By then end of August Mulligan was convinced the Palmer River contained enough gold to make it payable, but they had only managed to stockpile enough to pay their expedition.
He believed they could have had three times the amount of gold they had amassed had they spent less time prospecting, but provisions were starting to run low and they needed to return to Georgetown to replenish their supplies.

Mulligan and his party faced a dilemma; whether or not to keep their discovery from the people of Georgetown and to pretend Hann was right when he said there was not enough payable gold to make the risk of journey to the Palmer River worthwhile.

But it was the policy of the Queensland Government to give a £1,000 reward to anyone who discovered a new goldfield and in his autobiography Mulligan admitted it was this that persuaded him to report his success.

When he got back to Georgetown he went straight to the office of the local mining warden and the news caused a sensation.

Rimmer describes the Palmer River Goldfield as "one of the most bountiful in Australian history."
It meant the creation of new towns and roads as an estimated 30,000 people, around two-thirds of them from the Chinese province of Canton, flocked to the area, although many of these settlements became ghost towns when the gold ran dry.

The Palmer River made Mulligan famous, but not rich. In the next three years Rimmer says he continued to live the life of a nomad, travelling through some of the wildest, most inhospitable parts of Queensland in his quest for valuable minerals.

In 1876 Mulligan defied the odds by locating another major goldfield, the Hodgkinson Goldfield.
Its make-up meant that, in like the River Palmer Goldfield, it wouldn't be able to support a large number of independent miners.

Rimmer writes; "In order to prise the gold from the ground sizeable amounts of capital would be needed and only large mining companies would be able to provide this."

But it provided thousands of people with jobs and also led to the creation of two of North Queensland best known towns, Cairns and Port Douglas.

The discovery of new goldfields came at a huge price in human terms, borne mainly by the native Aborigine population.

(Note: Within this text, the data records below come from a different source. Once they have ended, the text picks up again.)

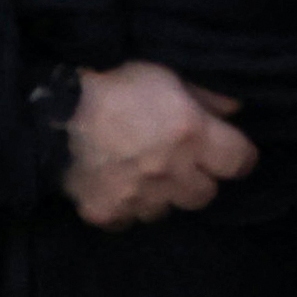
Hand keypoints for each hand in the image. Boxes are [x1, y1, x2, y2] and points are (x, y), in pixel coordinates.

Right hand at [62, 60, 259, 227]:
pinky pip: (130, 220)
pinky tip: (118, 185)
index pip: (240, 162)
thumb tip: (235, 111)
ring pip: (168, 211)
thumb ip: (206, 96)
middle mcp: (171, 172)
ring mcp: (139, 199)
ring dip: (163, 195)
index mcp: (191, 134)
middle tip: (179, 161)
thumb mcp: (167, 75)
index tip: (225, 151)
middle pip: (206, 194)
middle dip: (198, 178)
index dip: (237, 155)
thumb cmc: (117, 85)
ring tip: (143, 171)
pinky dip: (128, 207)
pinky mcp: (109, 214)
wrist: (56, 112)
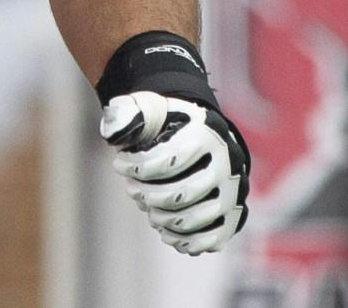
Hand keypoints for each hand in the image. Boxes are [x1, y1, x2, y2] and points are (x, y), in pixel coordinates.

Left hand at [99, 90, 249, 254]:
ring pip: (197, 217)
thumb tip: (114, 137)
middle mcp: (227, 164)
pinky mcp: (233, 214)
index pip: (168, 160)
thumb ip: (126, 115)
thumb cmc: (167, 122)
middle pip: (182, 193)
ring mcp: (233, 192)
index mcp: (206, 135)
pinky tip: (167, 234)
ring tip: (148, 210)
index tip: (119, 164)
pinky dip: (187, 241)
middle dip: (148, 195)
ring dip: (164, 219)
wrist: (200, 134)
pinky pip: (214, 237)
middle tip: (132, 189)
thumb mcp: (145, 108)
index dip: (137, 168)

As Rimmer puts it in his book: "Eventually a combination of Sniper rifles, starvation and diseases for which they had no immunity bludgeoned the Aborigine into submission, and a way of life that had endured for up to 40,000 years was snuffed out in less than a quarter of a century".
At some point in the mid 1870s an imposing sandstone mountain was named Mount Mulligan in honour of the explorer. (In 1921 it was the scene of tragedy, when 75 people were killed in a coal mining disaster).

In 1877 Mulligan settled at Thornborough on the Hodgkinson Goldfield and opened a general store but the store failed and in 1879 he was declared bankrupt, leaving Thornborough to begin prospecting afresh for minerals.

He married a 47-year-old widower, Fanny Maria Buls, in Brisbane in 1903.
He died four years later, in August 1907, after what Rimmer describes as an altercation in a bar.
According to some reports he was injured trying to protect a woman from a drunkard and died the following day in the hospital at Mount Molloy.

Author's search for more facts on Mulligan's early life
It is over 30 years since Mike Rimmer first ventured to the Ballyward area to unearth more facts about Mulligan's formative years.